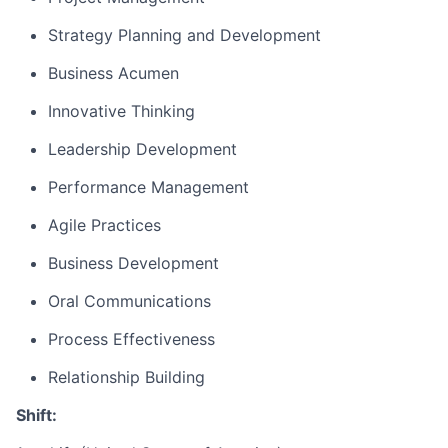
Strategy Planning and Development
Business Acumen
Innovative Thinking
Leadership Development
Performance Management
Agile Practices
Business Development
Oral Communications
Process Effectiveness
Relationship Building
Shift:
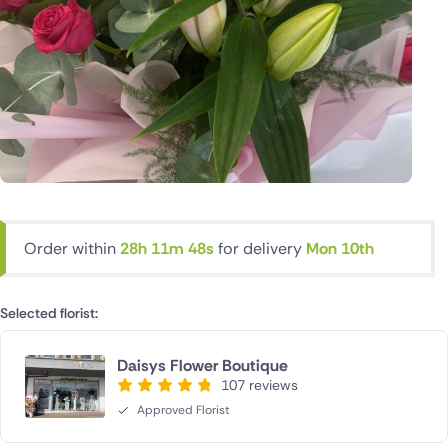
Order within
28h 11m 47s
for delivery
Mon 10th
Selected florist:
Daisys Flower Boutique
107 reviews
Approved Florist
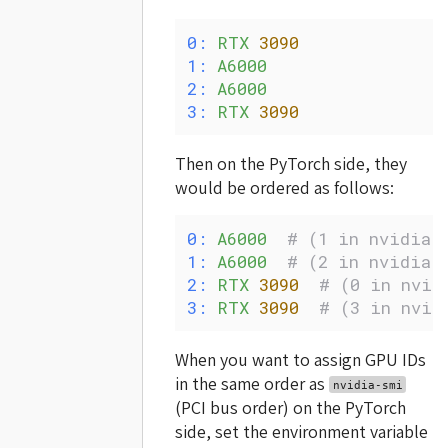
0:
 RTX
 3090
1:
 A6000
2:
 A6000
3:
 RTX
 3090
Then on the PyTorch side, they
would be ordered as follows:
0:
 A6000
  # (1 in nvidia-
1:
 A6000
  # (2 in nvidia-
2:
 RTX
 3090
  # (0 in nvid
3:
 RTX
 3090
  # (3 in nvid
When you want to assign GPU IDs
in the same order as
nvidia-smi
(PCI bus order) on the PyTorch
side, set the environment variable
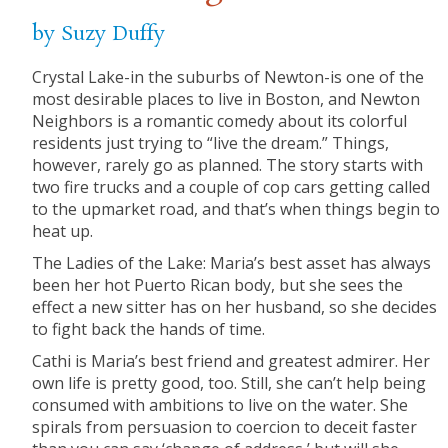
by Suzy Duffy
Crystal Lake-in the suburbs of Newton-is one of the
most desirable places to live in Boston, and Newton
Neighbors is a romantic comedy about its colorful
residents just trying to “live the dream.” Things,
however, rarely go as planned. The story starts with
two fire trucks and a couple of cop cars getting called
to the upmarket road, and that’s when things begin to
heat up.
The Ladies of the Lake: Maria’s best asset has always
been her hot Puerto Rican body, but she sees the
effect a new sitter has on her husband, so she decides
to fight back the hands of time.
Cathi is Maria’s best friend and greatest admirer. Her
own life is pretty good, too. Still, she can’t help being
consumed with ambitions to live on the water. She
spirals from persuasion to coercion to deceit faster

**Instructions to follow**. Reproduce every line of the material precisely, omitting its pictures.

**Finished exercise**.
Strategy Planning and Development
Business Acumen
Innovative Thinking
Leadership Development
Performance Management
Agile Practices
Business Development
Oral Communications
Process Effectiveness
Relationship Building
Shift:
Order within
28h 11m 47s
for delivery
Mon 10th
Selected florist:
Daisys Flower Boutique
107 reviews
Approved Florist
0:
 RTX
 3090
1:
 A6000
2:
 A6000
3:
 RTX
 3090
Then on the PyTorch side, they
would be ordered as follows:
0:
 A6000
  # (1 in nvidia-
1:
 A6000
  # (2 in nvidia-
2:
 RTX
 3090
  # (0 in nvid
3:
 RTX
 3090
  # (3 in nvid
When you want to assign GPU IDs
in the same order as
nvidia-smi
(PCI bus order) on the PyTorch
side, set the environment variable
by Suzy Duffy
Crystal Lake-in the suburbs of Newton-is one of the
most desirable places to live in Boston, and Newton
Neighbors is a romantic comedy about its colorful
residents just trying to “live the dream.” Things,
however, rarely go as planned. The story starts with
two fire trucks and a couple of cop cars getting called
to the upmarket road, and that’s when things begin to
heat up.
The Ladies of the Lake: Maria’s best asset has always
been her hot Puerto Rican body, but she sees the
effect a new sitter has on her husband, so she decides
to fight back the hands of time.
Cathi is Maria’s best friend and greatest admirer. Her
own life is pretty good, too. Still, she can’t help being
consumed with ambitions to live on the water. She
spirals from persuasion to coercion to deceit faster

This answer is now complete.